A strategic race timed to perfection
The most remarkable thing about Priti's race on Monday was how she timed it to perfection. She was nowhere with the leading pack, which comprised Parul and the two Bahranian runners, for most of the race.
As the race got into its final two laps, and decathlon athlete Tejaswin Shankar came over to cheer the two Indians on for a grandstand finish, Priti picked up pace.
With one lap to go, she got into touching distance of the top three.
With around 200 meters to go, she got into a dogfight with the Bahraini who eventually finished at 4th. With just 10 metres left, Priti overtook her, as her compatriot Parul watched with delight from across the finish line.
Knowing her own limitations, Priti targeted the bronze medal, her tactical astuteness coming from her learnings from the Asian Athletics Championships earlier this year.
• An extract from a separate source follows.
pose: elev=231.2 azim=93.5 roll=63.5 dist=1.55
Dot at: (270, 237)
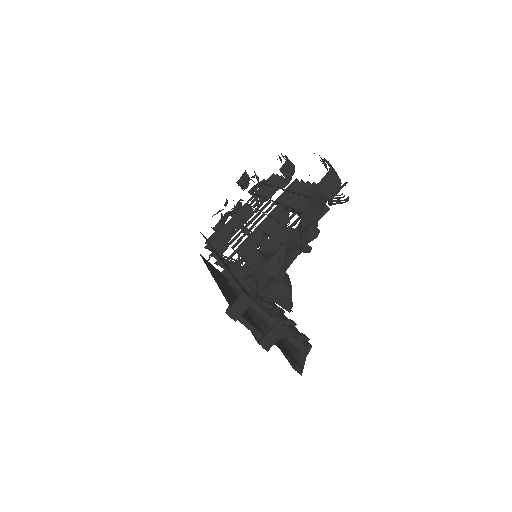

"The race was very good. I had a medal on my mind as I made a big mistake at the Asian Athletics Championships. I didn't want to repeat it here. I had let go in the last 50m and came fourth by 2 microseconds," Priti said.
"I didn't go with the first group as I didn't want to push unnecessarily. I wanted to fight for the medal. Had I followed Parul and the world champion, it could have got tight for me. I played tactically as I knew that bronze was the most viable option," Priti said.